Hızla evin bulunduğu sokağa girdim.

Ondaki değişik şeyler artık kafamı ağrıtıyor. Mutlu olmak istiyorum. Mutlu olmak. Sadece bu...

Eve girdiğimde kapının önüne çöküp gözyaşlarımı serbest bıraktım.

Ve bu ağlamamdan sonra asla yumuşak davranmamaya karar veriyorum. Tabi ne kadar yapabilirsem.

Ne kadar yapabilirim bilemem ama deneyeceğim işte.

Tahmini 10 dakika sonra kapıya sert yumruklar geçirilirken Yoongi'nin sinirli sesini duydum.

Kapının önünden çekilip aceleyle gözyaşlarımı silip kapıyı açtım.

Kanlı yüzü görüş alanıma girdiğinde birkaç adım geriledim.

Sinirle içeriye girdi ve kapıyı kapattı.

"SEN NASIL GİDERSİN HA?!"

Pekala yumuşak davranmayacağım mı demiştim unutun. Şuan ayağına bile kapanabilirim.

Bedenimi duvara itti ve boğazıma yapıştı.

"Korktun mu yoksa?!"

Kahkaha atıp boğazımı daha çok sıktı. Nefes alamazken boğazımdaki elini kavradım.

"B-bana zarar veriyorsun."

Sesim bir fısıltı gibi çıksada duymuş olacak ki elini çekti.

"Seni aldattım mı? Ya da terk mi ettim? Kafamdaki yara izinin suçlusu sensin. Ve seni hatırlamıyorum bile! Amacın ne? Orada ölesiye yaptığınız kavgayı tabii ki izlemeyecektim!"
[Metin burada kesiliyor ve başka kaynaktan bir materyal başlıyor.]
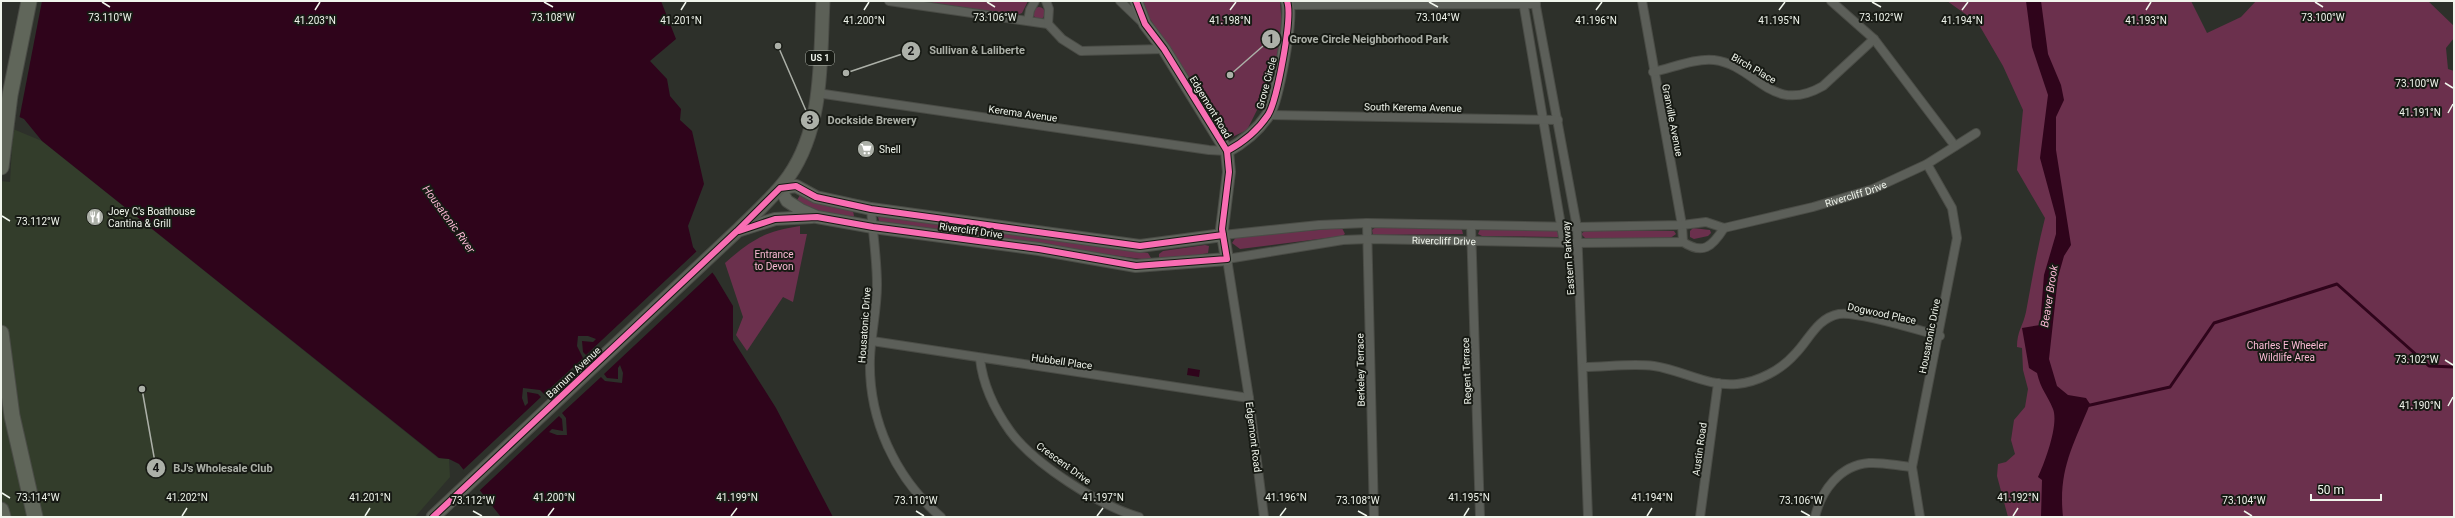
<svg xmlns="http://www.w3.org/2000/svg" width="2455" height="518" font-family="Roboto,sans-serif">
<style>
.built{fill:#333d2b}
.green{fill:#6b304d}
.water{fill:#2f041b}
.pier{fill:#2d302a}
.lines{fill:none;stroke-linecap:round;stroke-linejoin:round}
.stream{stroke:#2f041b;stroke-width:3}
.street-casing{stroke:#4a4c46;stroke-width:10}
.secondary-casing{stroke:#4a4c46;stroke-width:14}
.primary-casing{stroke:#4a4c46;stroke-width:15}
.highway-casing{stroke:#4a4c46;stroke-width:17}
.street{stroke:#5c5f59;stroke-width:8}
.secondary{stroke:#60645c;stroke-width:12}
.primary{stroke:#5c6057;stroke-width:13}
.highway{stroke:#60665a;stroke-width:15}
.cycleway-casing{stroke:#171a14;stroke-width:8}
.cycleway{stroke:#f96db3;stroke-width:6}
.ticks{fill:none;stroke:#f0f5ec;stroke-width:1.5}
.labels{text-anchor:middle;stroke-width:4;stroke-linejoin:round;paint-order:stroke}
.shield{fill:#171a14;stroke:#afb3ab;stroke-width:1}
.shield-label{font-size:9px;font-weight:bold;fill:#f0f5ec}
.street-label{font-size:10px;fill:#f0f5ec;stroke:#171a14}
.poi-label{font-size:10px;fill:#f0f5ec;stroke:#171a14;text-anchor:start}
.park-label{font-size:10px;fill:#fcbad5;stroke:#171a14}
.water-label{font-size:11px;font-style:italic;fill:#fab8d4;stroke:#171a14}
.ticks-label{font-size:10px;text-anchor:middle;fill:#f0f5ec;stroke:#171a14;stroke-width:4;stroke-linejoin:round;paint-order:stroke}
.leader{fill:none;stroke:#acb0a8;stroke-width:1.5}
.callout-dot{fill:#acb0a8;stroke:#171a14;stroke-width:1.5}
.mark-label{font-size:12px;text-anchor:middle;font-weight:bold;fill:#111}
.callout-label{font-size:11px;text-anchor:middle;font-weight:bold;fill:#acb0a8;stroke:#171a14;stroke-width:4;stroke-linejoin:round;paint-order:stroke}
</style>
<rect width="100%" height="100%" fill="#2d302a"/>
<path class="built" d="M13 129 42 141 438 458 449 459 450 477 415 517H1V181L10 182Z"/>
<g class="green">
<path d="M920 1H1028L1022 13 1017 15Z"/>
<path d="M1143 1H1280L1282 26 1280 54 1271 82 1247 130 1230 138 1224 135 1196 87 1150 19Z"/>
<path d="M1947 1H2191L2207 33 2241 17 2256 1H2428L2454 26V38L2446 48 2448 69 2454 71V517H2008L1997 476 1998 464 2006 462 2015 454 2011 440 2014 420 2025 407 2028 389 2023 370 2022 348 2017 347C2017 331 2023 326 2026 312 2032 280 2037 249 2045 218L2017 170 2023 110 2003 66 1978 23Z"/>
<circle cx="1039" cy="13" r="6"/>
<path d="M800 195 823 205 853 211 854 216 852 218 815 211 796 202Z"/>
<path d="M882 214 1148 253 1151 258 1149 260 880 224 878 217Z"/>
<path d="M800 226V234H807L793 302 783 297 747 351 736 335 743 317 725 263C751 240 765 231 800 226Z"/>
<path d="M1376 227H1458L1462 230 1463 234 1373 235 1372 230Z"/>
<path d="M1481 227 1559 230 1561 235 1558 237 1482 236 1478 234Z"/>
<path d="M1342 228 1345 234 1342 236 1240 249 1232 243 1236 237Z"/>
<path d="M1693 228 1710 230 1711 233 1708 236 1694 239 1690 237V231Z"/>
<path d="M1586 230 1674 231 1676 234 1669 239 1585 238 1581 234Z"/>
<path d="M1205 245 1209 246 1208 253 1162 262 1159 259V254L1163 251Z"/>
</g>
<g class="water">
<path d="M1 1H661L676 39 650 61 667 79 670 96 681 109 680 120 692 131 704 184 688 226 693 247 715 276 733 306V340L776 408 833 517H501L459 464 449 459 439 458 42 141 24 119 1 109Z"/>
<path d="M2026 1H2041L2048 54 2061 85 2064 100 2056 117V150L2071 245 2064 256 2058 277 2049 359 2057 386 2068 395 2086 398 2090 404C2073 446 2058 470 2063 517H2041L2042 480 2038 477C2045 462 2059 424 2053 409 2047 394 2041 390 2037 373L2029 368 2022 328 2040 325 2044 275 2056 234V217L2040 158 2048 95 2032 47Z"/>
<path d="M1188 368 1200 370 1199 377 1187 375Z"/>
</g>
<g class="pier">
<path d="M1 1H42L19 120 1 111Z"/>
<path d="M698 250 714 271 604 374 607 378 618 379V368L620 365 623 373 622 383 605 381 601 377 562 413 566 418 567 435H557L549 432 552 429 563 431 562 419 559 416 478 492 462 471 541 397 538 394 527 392 528 403 525 406 522 398 523 388 540 390 544 394 583 358 577 346 578 336H588L596 339 593 342 582 341 583 352 586 355Z"/>
</g>
<g class="lines">
<path class="stream" d="M2086 406 2170 387 2214 323 2337 284 2429 366 2454 367"/>
<defs>
<g id="street">
<path d="M889 1 1048 24 1062 39 1081 51 1164 49"/>
<path d="M1046 1 1049 9 1048 24"/>
<path d="M1120 1 1143 23"/>
<path d="M1523 1 1564 243"/>
<path d="M1535 1 1577 227 1588 517"/>
<path d="M1642 1 1682 225 1683 242"/>
<path d="M1831 1 1874 39 1955 146"/>
<path d="M1289 5 1536 4"/>
<path d="M1028 21 1030 10 1035 1"/>
<path d="M1653 72C1672 68 1695 58 1714 60 1756 65 1771 116 1823 86L1874 39"/>
<path d="M817 93 1209 150 1227 151"/>
<path d="M1268 115 1558 120"/>
<path d="M871 209C873 234 877 260 877 285 877 310 871 334 870 358 868 419 895 478 941 517"/>
<path d="M1367 223 1374 517"/>
<path d="M1471 225 1480 517"/>
<path id="s1" d="M1223 235 1319 225 1367 223 1577 227 1682 225 1706 222 1724 228 1813 207 1873 189 1927 164 1976 133"/>
<path d="M872 341 1249 398"/>
<path d="M980 359C983 385 995 410 1010 431 1034 464 1100 506 1139 517"/>
<path d="M1584 367C1606 367 1632 363 1654 366 1682 370 1708 387 1737 384 1758 382 1781 370 1795 354 1809 340 1817 318 1839 314 1858 311 1918 330 1940 336"/>
<path id="s2" d="M1264 517 1249 398 1227 259 1343 240 1368 239 1578 243 1683 242C1703 255 1712 247 1724 228"/>
<path d="M1700 517 1718 383"/>
<path d="M1815 517C1821 491 1840 465 1869 463 1883 462 1898 466 1912 467"/>
<path d="M1920 517 1912 467 1957 238 1952 208 1927 164"/>
</g>
<g id="secondary">
<path d="M1136 1 1145 24 1164 49 1227 151 1229 172 1222 229 1227 259 1136 266 1039 249 873 227 817 217 801 210 787 201 780 188 796 186 816 197 871 209 1140 246 1223 235"/>
<path d="M1227 151C1242 143 1258 130 1268 115 1277 100 1293 17 1287 1"/>
<path d="M737 231 775 219 812 217"/>
</g>
<path id="primary" d="M433 517 737 231C755 213 775 196 789 176 824 126 820 58 823 1"/>
<g id="highway">
<path d="M1 167 10 95 29 1"/>
<path d="M1 333 12 416 35 517"/>
<path d="M1 510 3 517"/>
</g>
</defs>
<use href="#street" class="street-casing"/>
<use href="#secondary" class="secondary-casing"/>
<use href="#primary" class="primary-casing"/>
<use href="#highway" class="highway-casing"/>
<use href="#street" class="street"/>
<use href="#secondary" class="secondary"/>
<use href="#primary" class="primary"/>
<use href="#highway" class="highway"/>
<defs>
<g id="cycleway">
<path d="M1227 151C1242 143 1258 130 1268 115 1277 100 1293 17 1287 1"/>
<path d="M739 231 775 219 817 217 873 227 1039 249 1136 266 1227 259 1222 229 1229 172 1227 151 1164 49 1145 24 1136 1"/>
<path d="M433 517 737 231 780 188 796 186 816 197 871 209 1140 246 1223 235"/>
</g>
</defs>
<use href="#cycleway" class="cycleway-casing"/>
<use href="#cycleway" class="cycleway"/>
</g>
<path class="ticks" d="M102 2 110 7M544 2 553 7M987 2 995 7M1429 2 1438 7M1872 2 1881 7M2315 2 2323 7M315 10 320 2M681 10 686 2M864 10 869 2M1230 10 1236 2M1596 10 1602 2M1779 10 1785 2M1962 10 1968 2M2146 10 2151 2M2445 83 2453 88M2448 113 2453 104M2 216 10 221M2445 360 2453 365M2448 406 2453 397M2 493 10 498M473 511 482 516M916 511 924 516M1358 511 1367 516M1801 511 1810 516M2244 511 2252 516M182 516 187 508M365 516 370 508M548 516 554 508M731 516 737 508M1097 516 1103 508M1280 516 1286 508M1464 516 1469 508M1647 516 1652 508M2013 516 2018 508"/>
<defs>
<symbol id="supermarket-disc" viewBox="-11 -11 22 22"><circle r="9.5" fill="#acb0a8" stroke="#171a14"/><path d="M-6-5.5h2.5l.6 2H6L4.5 2H-2.5L-4.4-4H-6ZM-1.5 3.2a1.3 1.3 0 1 0 .1 0ZM3 3.2a1.3 1.3 0 1 0 .1 0Z" fill="#fff"/></symbol>
<symbol id="restaurant-disc" viewBox="-11 -11 22 22"><circle r="9.5" fill="#acb0a8" stroke="#171a14"/><path d="M-5-6h1v4h1v-4h1v4h1v-4h1v5L-1.5 .5V6h-2V.5L-5-1ZM5-6V6H3V1.5H1.5Q1.5-4 5-6Z" fill="#fff"/></symbol>
</defs>
<g fill-rule="evenodd">
<use href="#supermarket-disc" x="856" y="139" width="20" height="20"/>
<use href="#restaurant-disc" x="85" y="207" width="20" height="20"/>
</g>
<g class="labels">
<rect class="shield" x="806" y="51" width="28" height="14" rx="3"/>
<g class="shield-label">
<text x="820" y="61">US 1</text>
</g>
<g class="street-label">
<text transform="translate(1754 68) rotate(30)" y="4">Birch Place</text>
<text transform="translate(1266 83) rotate(-75)" y="4">Grove Circle</text>
<text transform="translate(1211 107) rotate(59)" y="4">Edgemont Road</text>
<text transform="translate(1413 107) rotate(1)" y="4">South Kerema Avenue</text>
<text transform="translate(1023 113) rotate(8)" y="4">Kerema Avenue</text>
<text transform="translate(1673 120) rotate(79)" y="4">Granville Avenue</text>
<text dy="4" stroke="none"><textPath href="#s1" startOffset="639">Rivercliff Drive</textPath></text>
<text transform="translate(971 230) rotate(8)" y="4">Rivercliff Drive</text>
<text dy="4" stroke="none"><textPath href="#s2" startOffset="479">Rivercliff Drive</textPath></text>
<text transform="translate(1568 258) rotate(-94)" y="4">Eastern Parkway</text>
<text transform="translate(1882 313) rotate(12)" y="4">Dogwood Place</text>
<text transform="translate(864 325) rotate(-86)" y="4">Housatonic Drive</text>
<text transform="translate(1929 336) rotate(-79)" y="4">Housatonic Drive</text>
<text transform="translate(1062 361) rotate(8)" y="4">Hubbell Place</text>
<text transform="translate(1360 370) rotate(-91)" y="4">Berkeley Terrace</text>
<text transform="translate(1466 371) rotate(-92)" y="4">Regent Terrace</text>
<text transform="translate(573 372) rotate(-43)" y="4">Barnum Avenue</text>
<text transform="translate(1254 437) rotate(83)" y="4">Edgemont Road</text>
<text transform="translate(1699 449) rotate(-82)" y="4">Austin Road</text>
<text transform="translate(1064 463) rotate(36)" y="4">Crescent Drive</text>
</g>
<g class="poi-label">
<text x="879" y="153">Shell</text>
<text x="108" y="215">Joey C's Boathouse<tspan x="108" dy="12">Cantina &amp; Grill</tspan></text>
</g>
<g class="park-label">
<text x="774" y="258">Entrance<tspan x="774" dy="12">to Devon</tspan></text>
<text x="2287" y="349">Charles E Wheeler<tspan x="2287" dy="12">Wildlife Area</tspan></text>
</g>
<g class="water-label">
<text transform="translate(449 219) rotate(54)" y="4">Housatonic River</text>
<text transform="translate(2049 296) rotate(-81)" y="4">Beaver Brook</text>
</g>
</g>
<g class="ticks-label">
<text x="110" y="21">73.110°W</text>
<text x="553" y="21">73.108°W</text>
<text x="995" y="21">73.106°W</text>
<text x="1438" y="21">73.104°W</text>
<text x="1881" y="21">73.102°W</text>
<text x="2323" y="21">73.100°W</text>
<text x="315" y="24">41.203°N</text>
<text x="681" y="24">41.201°N</text>
<text x="864" y="24">41.200°N</text>
<text x="1230" y="24">41.198°N</text>
<text x="1596" y="24">41.196°N</text>
<text x="1779" y="24">41.195°N</text>
<text x="1962" y="24">41.194°N</text>
<text x="2146" y="24">41.193°N</text>
<text x="2417" y="87">73.100°W</text>
<text x="2420" y="116">41.191°N</text>
<text x="38" y="225">73.112°W</text>
<text x="2417" y="363">73.102°W</text>
<text x="2420" y="409">41.190°N</text>
<text x="187" y="501">41.202°N</text>
<text x="370" y="501">41.201°N</text>
<text x="554" y="501">41.200°N</text>
<text x="737" y="501">41.199°N</text>
<text x="1103" y="501">41.197°N</text>
<text x="1286" y="501">41.196°N</text>
<text x="1469" y="501">41.195°N</text>
<text x="1652" y="501">41.194°N</text>
<text x="2018" y="501">41.192°N</text>
<text x="38" y="501">73.114°W</text>
<text x="473" y="504">73.112°W</text>
<text x="916" y="504">73.110°W</text>
<text x="1358" y="504">73.108°W</text>
<text x="1801" y="504">73.106°W</text>
<text x="2244" y="504">73.104°W</text>
</g>
<path class="leader" d="M1230 75L1271 39M846 73L911 51M778 46L810 120M142 389L156 468"/>
<g class="callout-dot">
<circle cx="1230" cy="75" r="4"/>
<circle cx="846" cy="73" r="4"/>
<circle cx="778" cy="46" r="4"/>
<circle cx="142" cy="389" r="4"/>
<circle cx="1271" cy="39" r="10"/>
<circle cx="911" cy="51" r="10"/>
<circle cx="810" cy="120" r="10"/>
<circle cx="156" cy="468" r="10"/>
</g>
<g class="mark-label">
<text x="1271" y="43">1</text>
<text x="911" y="55">2</text>
<text x="810" y="124">3</text>
<text x="156" y="472">4</text>
</g>
<g class="callout-label">
<text x="1369" y="43">Grove Circle Neighborhood Park</text>
<text x="977" y="54">Sullivan &amp; Laliberte</text>
<text x="872" y="124">Dockside Brewery</text>
<text x="223" y="472">BJ's Wholesale Club</text>
</g>
<rect width="2455" height="518" fill="none" stroke="#f0f5ec" stroke-width="4"/>
<path d="M2311 494v6h70v-6" fill="none" stroke="#f0f5ec" stroke-width="2"/>
<text x="2317" y="494" font-size="12" fill="#f0f5ec" stroke="#171a14" stroke-width="3" paint-order="stroke">50 m</text>
</svg>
Tükürürcesine konuştuğumda kafasını eğdi. Hala yumruklarını sıkıyordu.

"Pekala. Evet sana zarar verdim. Hatta neyle biliyor musun?"

Alayla gülüp bir adım yaklaştı.

"Bir baltayla."

Balta mı? Nefesim kesilirken gözlerinde gördüğüm pişmanlıkta takılı kalmıştım.

"Ama istemeden yaptım tamam mı? İstemeden!"

Gözlerimi kapattığımda kapının açılıp kapanma sesini duymuştum. Tanrım... Ne yapmalıydım?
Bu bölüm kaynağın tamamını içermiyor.